Walk into any casino anywhere in the United States and you’ll see that 80% of the people standing in front of slot machines are senior citizens. One study in Michigan estimated that as many as 65% of all seniors there had gambled. Slot machines, analyzed as a whole, simply take money for the privilege of watching cherries spin and stop on a screen. That’s it. And slots take anywhere from one cent to 17 cents on every dollar they receive. They never can lose (see the law of large numbers) and therefore, as a whole, there is a constant, never-changing progressive dollar deficit accruing to the senior population that plays.
Medicare and Social Security patients flock to casinos in droves and burn hundreds of billions of dollars in this profligate pursuit.
Now, I don’t care what people decide to do with their money. If they want to gather it up into a campfire and watch it burn, that’s fine. But I do care what people decide to do with my money. Social Security and Medicare comes out of the working taxpayer’s pocket. It is, by now, elucidated many times that the system is not a retirement fund that spends money accrued by the senior in his lifetime. It is a transfer of dollars from taxpayer to senior. And in many cases, the last stop of that dollar is in some casino owner’s pocket.

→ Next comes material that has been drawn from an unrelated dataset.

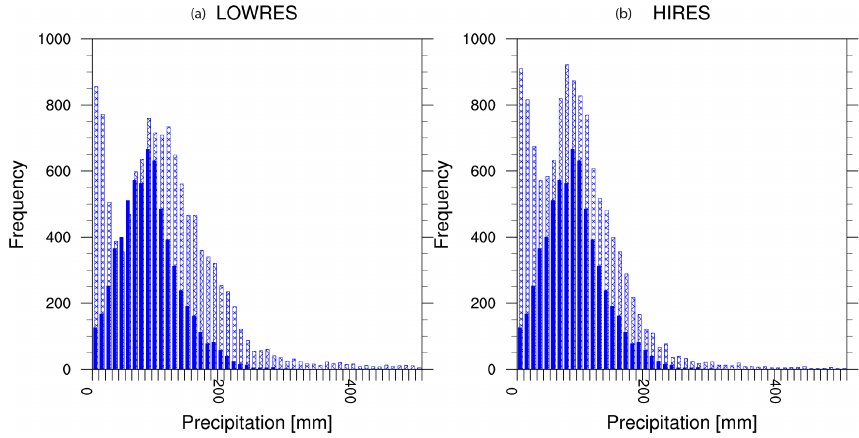
Figure 19. Histogram of the 2-month accumulated precipitation over Europe using the E-OBS data set. The filled blue bars denote the observation data set and the cross-hatched bars denote the HIRES (a) and LOWRES (b) simulation data.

Seniors are screaming about the inequities of drug prices between Canada and the United States. This despite the fact that 70 percent of Medicare beneficiaries spent less than $500 from their own pockets for prescriptions last year. Certain lawmakers, pandering to the gray lobby, are trying to allow these gamblers the ability to circumvent our system and buy their drugs on the cheap, across the border.
However, the dirty little secret that we all ignore is that our drug prices are higher because we can afford to pay them, and built into the higher cost of our drugs is the cost of research to develop new drugs. Frank Lichtenberg of the Columbia Business School predicts that allowing Americans access to cheaper Canadian drugs would result in “a reduction in future drug development, which would not be a good thing for future generations.”
Either seniors must be prohibited from transferring our tax dollars to casino owners; or, Medicare – including prescription drug coverage -- must be sternly means-tested. If we cannot restrict seniors from throwing away dollars, at least let us force them to economically triage a set amount of dollars to be spent on drugs or cherries. With 70 million baby boomers coming down the pike we’d better act now before the next generation of profligate geezers leverages their retired clout to completely bankrupt the entitlement system and any research or industry that stands in the way of their fun.